WHAT IS REQUIRED: Transcribe the entries below verbatim, keeping every character, number, semicolon and unit symbol unchanged.

GIVEN RECORDS:
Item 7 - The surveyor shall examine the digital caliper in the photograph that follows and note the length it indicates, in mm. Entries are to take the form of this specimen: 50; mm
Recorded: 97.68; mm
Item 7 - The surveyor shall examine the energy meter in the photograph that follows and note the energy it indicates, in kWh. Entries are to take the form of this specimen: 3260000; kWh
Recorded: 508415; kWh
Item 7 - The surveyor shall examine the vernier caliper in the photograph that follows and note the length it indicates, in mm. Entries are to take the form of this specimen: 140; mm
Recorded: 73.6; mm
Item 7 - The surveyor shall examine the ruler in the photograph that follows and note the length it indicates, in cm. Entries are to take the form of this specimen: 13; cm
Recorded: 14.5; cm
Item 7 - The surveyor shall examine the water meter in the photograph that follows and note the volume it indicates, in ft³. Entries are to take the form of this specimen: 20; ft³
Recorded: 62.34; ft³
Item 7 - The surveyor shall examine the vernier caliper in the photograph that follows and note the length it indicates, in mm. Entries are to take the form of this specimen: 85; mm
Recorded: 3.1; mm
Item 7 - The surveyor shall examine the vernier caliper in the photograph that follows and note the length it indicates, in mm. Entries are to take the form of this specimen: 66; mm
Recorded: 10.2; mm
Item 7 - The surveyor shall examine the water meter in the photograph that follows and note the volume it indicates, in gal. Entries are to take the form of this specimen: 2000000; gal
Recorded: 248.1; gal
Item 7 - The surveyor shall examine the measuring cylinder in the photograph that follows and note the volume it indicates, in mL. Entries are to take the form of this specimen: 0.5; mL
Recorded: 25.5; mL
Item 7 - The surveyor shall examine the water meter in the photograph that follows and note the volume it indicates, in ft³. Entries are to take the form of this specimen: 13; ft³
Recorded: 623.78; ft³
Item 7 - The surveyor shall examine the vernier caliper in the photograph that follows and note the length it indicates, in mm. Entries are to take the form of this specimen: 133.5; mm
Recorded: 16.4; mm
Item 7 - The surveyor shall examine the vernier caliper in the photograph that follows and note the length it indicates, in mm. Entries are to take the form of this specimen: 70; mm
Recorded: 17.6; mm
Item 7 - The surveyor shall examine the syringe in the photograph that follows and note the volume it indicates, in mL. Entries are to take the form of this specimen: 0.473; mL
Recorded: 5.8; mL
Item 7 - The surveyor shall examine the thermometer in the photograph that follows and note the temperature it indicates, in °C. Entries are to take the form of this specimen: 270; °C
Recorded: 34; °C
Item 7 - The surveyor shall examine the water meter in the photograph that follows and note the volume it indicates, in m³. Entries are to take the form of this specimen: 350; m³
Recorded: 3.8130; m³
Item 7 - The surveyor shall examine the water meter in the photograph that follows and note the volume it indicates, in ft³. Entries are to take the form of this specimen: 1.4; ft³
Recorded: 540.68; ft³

YOUR RESPONSE:
Item 7 - The surveyor shall examine the digital caliper in the photograph that follows and note the length it indicates, in mm. Entries are to take the form of this specimen: 50; mm
Recorded: 97.68; mm
Item 7 - The surveyor shall examine the energy meter in the photograph that follows and note the energy it indicates, in kWh. Entries are to take the form of this specimen: 3260000; kWh
Recorded: 508415; kWh
Item 7 - The surveyor shall examine the vernier caliper in the photograph that follows and note the length it indicates, in mm. Entries are to take the form of this specimen: 140; mm
Recorded: 73.6; mm
Item 7 - The surveyor shall examine the ruler in the photograph that follows and note the length it indicates, in cm. Entries are to take the form of this specimen: 13; cm
Recorded: 14.5; cm
Item 7 - The surveyor shall examine the water meter in the photograph that follows and note the volume it indicates, in ft³. Entries are to take the form of this specimen: 20; ft³
Recorded: 62.34; ft³
Item 7 - The surveyor shall examine the vernier caliper in the photograph that follows and note the length it indicates, in mm. Entries are to take the form of this specimen: 85; mm
Recorded: 3.1; mm
Item 7 - The surveyor shall examine the vernier caliper in the photograph that follows and note the length it indicates, in mm. Entries are to take the form of this specimen: 66; mm
Recorded: 10.2; mm
Item 7 - The surveyor shall examine the water meter in the photograph that follows and note the volume it indicates, in gal. Entries are to take the form of this specimen: 2000000; gal
Recorded: 248.1; gal
Item 7 - The surveyor shall examine the measuring cylinder in the photograph that follows and note the volume it indicates, in mL. Entries are to take the form of this specimen: 0.5; mL
Recorded: 25.5; mL
Item 7 - The surveyor shall examine the water meter in the photograph that follows and note the volume it indicates, in ft³. Entries are to take the form of this specimen: 13; ft³
Recorded: 623.78; ft³
Item 7 - The surveyor shall examine the vernier caliper in the photograph that follows and note the length it indicates, in mm. Entries are to take the form of this specimen: 133.5; mm
Recorded: 16.4; mm
Item 7 - The surveyor shall examine the vernier caliper in the photograph that follows and note the length it indicates, in mm. Entries are to take the form of this specimen: 70; mm
Recorded: 17.6; mm
Item 7 - The surveyor shall examine the syringe in the photograph that follows and note the volume it indicates, in mL. Entries are to take the form of this specimen: 0.473; mL
Recorded: 5.8; mL
Item 7 - The surveyor shall examine the thermometer in the photograph that follows and note the temperature it indicates, in °C. Entries are to take the form of this specimen: 270; °C
Recorded: 34; °C
Item 7 - The surveyor shall examine the water meter in the photograph that follows and note the volume it indicates, in m³. Entries are to take the form of this specimen: 350; m³
Recorded: 3.8130; m³
Item 7 - The surveyor shall examine the water meter in the photograph that follows and note the volume it indicates, in ft³. Entries are to take the form of this specimen: 1.4; ft³
Recorded: 540.68; ft³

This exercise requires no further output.